* _TASK DETAILS_
Exactly and in full, give the records again.
-- DATA follows --
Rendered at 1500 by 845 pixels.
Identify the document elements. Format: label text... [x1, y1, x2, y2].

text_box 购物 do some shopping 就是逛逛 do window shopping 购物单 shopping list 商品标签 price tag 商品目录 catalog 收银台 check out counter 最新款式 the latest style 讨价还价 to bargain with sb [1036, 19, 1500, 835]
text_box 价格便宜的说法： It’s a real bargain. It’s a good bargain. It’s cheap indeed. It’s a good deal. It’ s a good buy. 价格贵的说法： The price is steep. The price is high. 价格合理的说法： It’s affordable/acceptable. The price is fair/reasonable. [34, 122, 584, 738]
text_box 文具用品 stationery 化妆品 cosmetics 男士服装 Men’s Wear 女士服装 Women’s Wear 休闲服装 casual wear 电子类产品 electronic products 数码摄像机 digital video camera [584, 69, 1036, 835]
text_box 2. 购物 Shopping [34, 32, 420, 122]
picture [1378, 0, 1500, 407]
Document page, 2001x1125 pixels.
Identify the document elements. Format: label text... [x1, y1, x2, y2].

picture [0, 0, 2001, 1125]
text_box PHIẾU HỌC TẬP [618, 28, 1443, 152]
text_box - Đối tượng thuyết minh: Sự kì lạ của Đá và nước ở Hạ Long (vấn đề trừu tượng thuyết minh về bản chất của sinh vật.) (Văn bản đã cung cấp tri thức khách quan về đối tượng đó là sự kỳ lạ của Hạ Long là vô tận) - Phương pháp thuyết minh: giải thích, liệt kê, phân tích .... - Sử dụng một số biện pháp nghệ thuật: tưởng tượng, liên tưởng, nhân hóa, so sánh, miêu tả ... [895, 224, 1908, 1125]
-- DATA concluded --
* _RESULT OF THIS EXERCISE_
Rendered at 1500 by 845 pixels.
Identify the document elements. Format: label text... [x1, y1, x2, y2].

text_box 购物 do some shopping 就是逛逛 do window shopping 购物单 shopping list 商品标签 price tag 商品目录 catalog 收银台 check out counter 最新款式 the latest style 讨价还价 to bargain with sb [1036, 19, 1500, 835]
text_box 价格便宜的说法： It’s a real bargain. It’s a good bargain. It’s cheap indeed. It’s a good deal. It’ s a good buy. 价格贵的说法： The price is steep. The price is high. 价格合理的说法： It’s affordable/acceptable. The price is fair/reasonable. [34, 122, 584, 738]
text_box 文具用品 stationery 化妆品 cosmetics 男士服装 Men’s Wear 女士服装 Women’s Wear 休闲服装 casual wear 电子类产品 electronic products 数码摄像机 digital video camera [584, 69, 1036, 835]
text_box 2. 购物 Shopping [34, 32, 420, 122]
picture [1378, 0, 1500, 407]
Document page, 2001x1125 pixels.
Identify the document elements. Format: label text... [x1, y1, x2, y2].

picture [0, 0, 2001, 1125]
text_box PHIẾU HỌC TẬP [618, 28, 1443, 152]
text_box - Đối tượng thuyết minh: Sự kì lạ của Đá và nước ở Hạ Long (vấn đề trừu tượng thuyết minh về bản chất của sinh vật.) (Văn bản đã cung cấp tri thức khách quan về đối tượng đó là sự kỳ lạ của Hạ Long là vô tận) - Phương pháp thuyết minh: giải thích, liệt kê, phân tích .... - Sử dụng một số biện pháp nghệ thuật: tưởng tượng, liên tưởng, nhân hóa, so sánh, miêu tả ... [895, 224, 1908, 1125]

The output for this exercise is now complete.